In our shop: Jo Elbourne's exclusive stools

In our shop: Jo Elbourne's exclusive stools

Interview Vilma Paasivaara

Photographs Hannah Burton

Designer and maker, Jo Elbourne, talks about her work with textiles, her minimal aesthetic, and the inspirations for the exclusive stools she made for Hole & Corner

Tell us a bit about yourself…
I’m a designer and maker based on the Kent coast. I’m not specifically a textile artist but at present, I work with various yarns, twines and cords.

What do you specialise in making?
I make artwork, props and occasional furniture, applying a technique of wrapping, binding and weaving of sorts. I mainly work to commission and I’m really fortunate to have a varied client list which includes art directors, interior design studios, furniture makers and private collectors.

How did you get started?
I’d had a long break from hands-on making, but I just started trying things out using what was to hand. I had a reel of rope that I’d found in a charity shop and I began wrapping it around the seat of a chair at home – undoing and redoing – and my interest was piqued. It’s all been trial and error from there. I don’t know how to do seat weaving in the traditional sense so I wouldn’t dream of calling myself a professional weaver or restorer.



Do you have a particular philosophy or set of values when you approach your work you can describe?
I like to keep the overall composition simple and balanced. I hope there’s also a sense of continuity, momentum even, from the cord ‘travelling’ around the frame. I try to conceal all of the joins so there’s no obvious point where the wrapping begins or ends. With second-hand furniture, I try to find frames and seats which are in need of repair, rather than simply undoing someone else’s work to replace it with my own. I like reusing in the sense that it avoids waste and I choose to use natural fibres.

What part of your work most pleases you?
Because this work is relatively new to me there are still a lot of ideas I have to try, so that’s exciting. I’m ok with not examining it too closely for now – just letting it happen. It’s interesting to see how people respond to a finished piece – they often want to turn it upside down to try and understand the construction. I still find it extraordinary that people find the work that engaging.

What is your favourite step in the making process?
Often the work is built up in layered sections as opposed to a linear process of working from one end to the other, so it feels a little as if there are a host of other options hidden in those layers. There are moments where new compositions present themselves on the way to reaching the finished piece. I take a lot of photos throughout the process to carry the ideas over into new work.



Where does your inspiration for the colours and shapes in your designs come from?
It’s fairly intuitive. I’ll often change my mind early on and end up with something very different to the original idea – so it’s an exploratory process. In a broader sense, the Bauhaus aesthetic possibly goes without saying. Buildings and interiors inspire me – I like the notion of ‘emotional architecture’ and that simplicity and clean lines can be soulful and calming as opposed to cold and functional.

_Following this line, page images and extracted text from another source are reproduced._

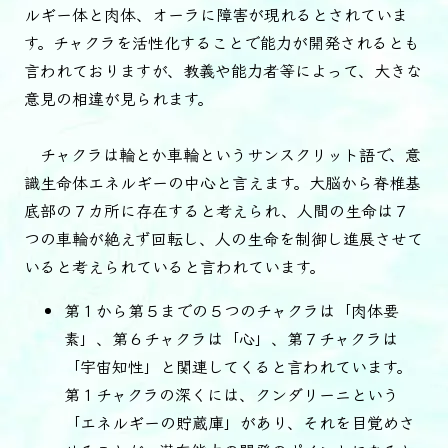
ルギー体と肉体、オーラに障害が現れるとされていま
す。チャクラを活性化することで能力が開発されるとも
言われておりますが、教義や能力者等によって、大きな
意見の相違が見られます。
チャクラは輪とか車輪というサンスクリット語で、意
識生命体エネルギーの中心と言えます。大脳から脊椎基
底部の７カ所に存在すると考えられ、人間の生命は７
つの車輪が絶えず回転し、人の生命を制御し進展させて
いると考えられていると言われています。
第１から第５までの５つのチャクラは「肉体要
素」、第６チャクラは「心」、第７チャクラは
「宇宙知性」と関連してくると言われています。
第１チャクラの深くには、クンダリーニという
「エネルギーの貯蔵庫」があり、それを目覚めさ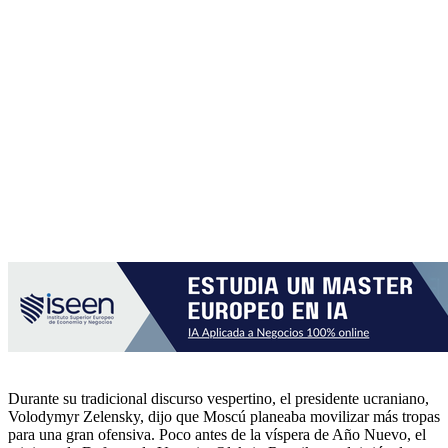
Durante su tradicional discurso vespertino, el presidente ucraniano,
Volodymyr Zelensky, dijo que Moscú planeaba movilizar más tropas
para una gran ofensiva. Poco antes de la víspera de Año Nuevo, el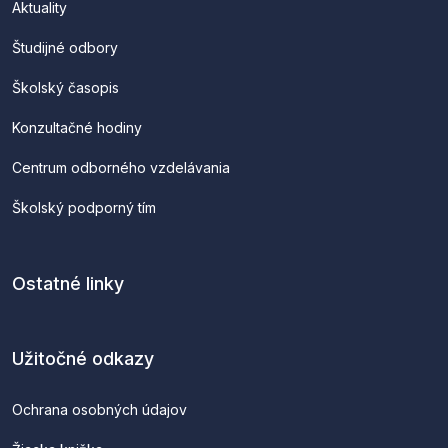
Aktuality
Študijné odbory
Školský časopis
Konzultačné hodiny
Centrum odborného vzdelávania
Školský podporný tím
Ostatné linky
Užitočné odkazy
Ochrana osobných údajov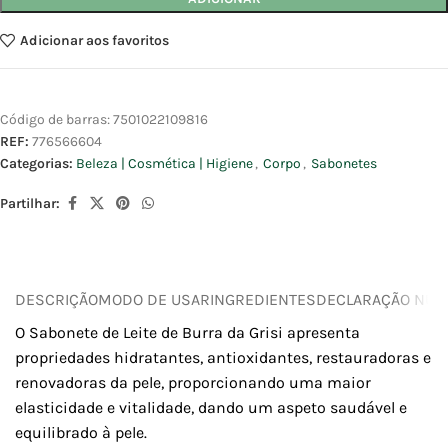
Adicionar aos favoritos
Código de barras:
7501022109816
REF:
776566604
Categorias:
Beleza | Cosmética | Higiene
,
Corpo
,
Sabonetes
Partilhar:
DESCRIÇÃO
MODO DE USAR
INGREDIENTES
DECLARAÇÃO NUTR
O Sabonete de Leite de Burra da Grisi apresenta
propriedades hidratantes, antioxidantes, restauradoras e
renovadoras da pele, proporcionando uma maior
elasticidade e vitalidade, dando um aspeto saudável e
equilibrado à pele.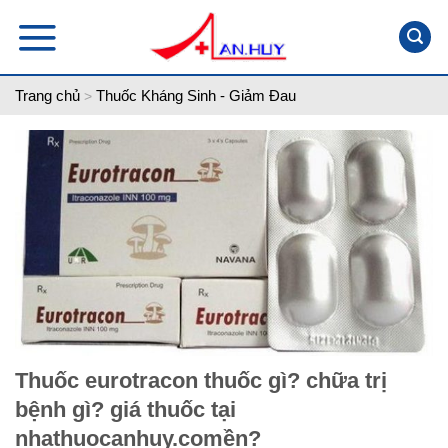
Skip
to
content
Trang chủ
Thuốc Kháng Sinh - Giảm Đau
>
Thuốc eurotracon thuốc gì? chữa trị
bệnh gì? giá thuốc tại
nhathuocanhuy.comền?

Is there a particular material, person or object that has influenced your work?
Sophie Taeuber-Arp. Her works, the multidisciplinary nature of her practice and her apparent lack of concern for categorisation are inspiring. Reading about Applied Art (the area she taught) has helped a few things fall into place with how I feel about my own work.
I must also give credit to Resort Studios where I’ve been for the last 3 years. It’s provided not only the physical space to develop, but the opportunity for collaboration and creative/critical conversation. From an initial group of 7 like-minds setting up in 2013, the membership now is over 40 strong and is there is a wealth of talent – from artists and architects, arts activists, designers, photographers, printmakers, playwrights and musicians, graduates and seasoned practitioners… We exhibit as a group at least twice a year, and from those shows alone, my work has been nudged into new directions.



Who’s your ideal buyer/audience? Where would you like to see your stools?
Well, the seats are functional but they are best suited to occasional use – so it would ideally be someone who appreciates the value in buying a chair or stool as an object to look at as well as to sit on.

Could you tell us a little bit about the stools you’ve made for Hole & Corner…
The colour choices were actually inspired by hearing that the new H&C issue was going to be called ‘Nest’ – I’ve deliberately chosen soft muted tones and some of the cord I’ve dyed with tea. The slight variations you get with hand-dyeing make more sense with the patina of vintage furniture. The frames themselves have been dismantled, rebuilt and revived, with the new seat designs taking a subtle steer from the shape and feeling of the frame. They are one-of-a-kind pieces.

Jo Elbourne’s stools were also featured in the Goods section of our Nest Issue.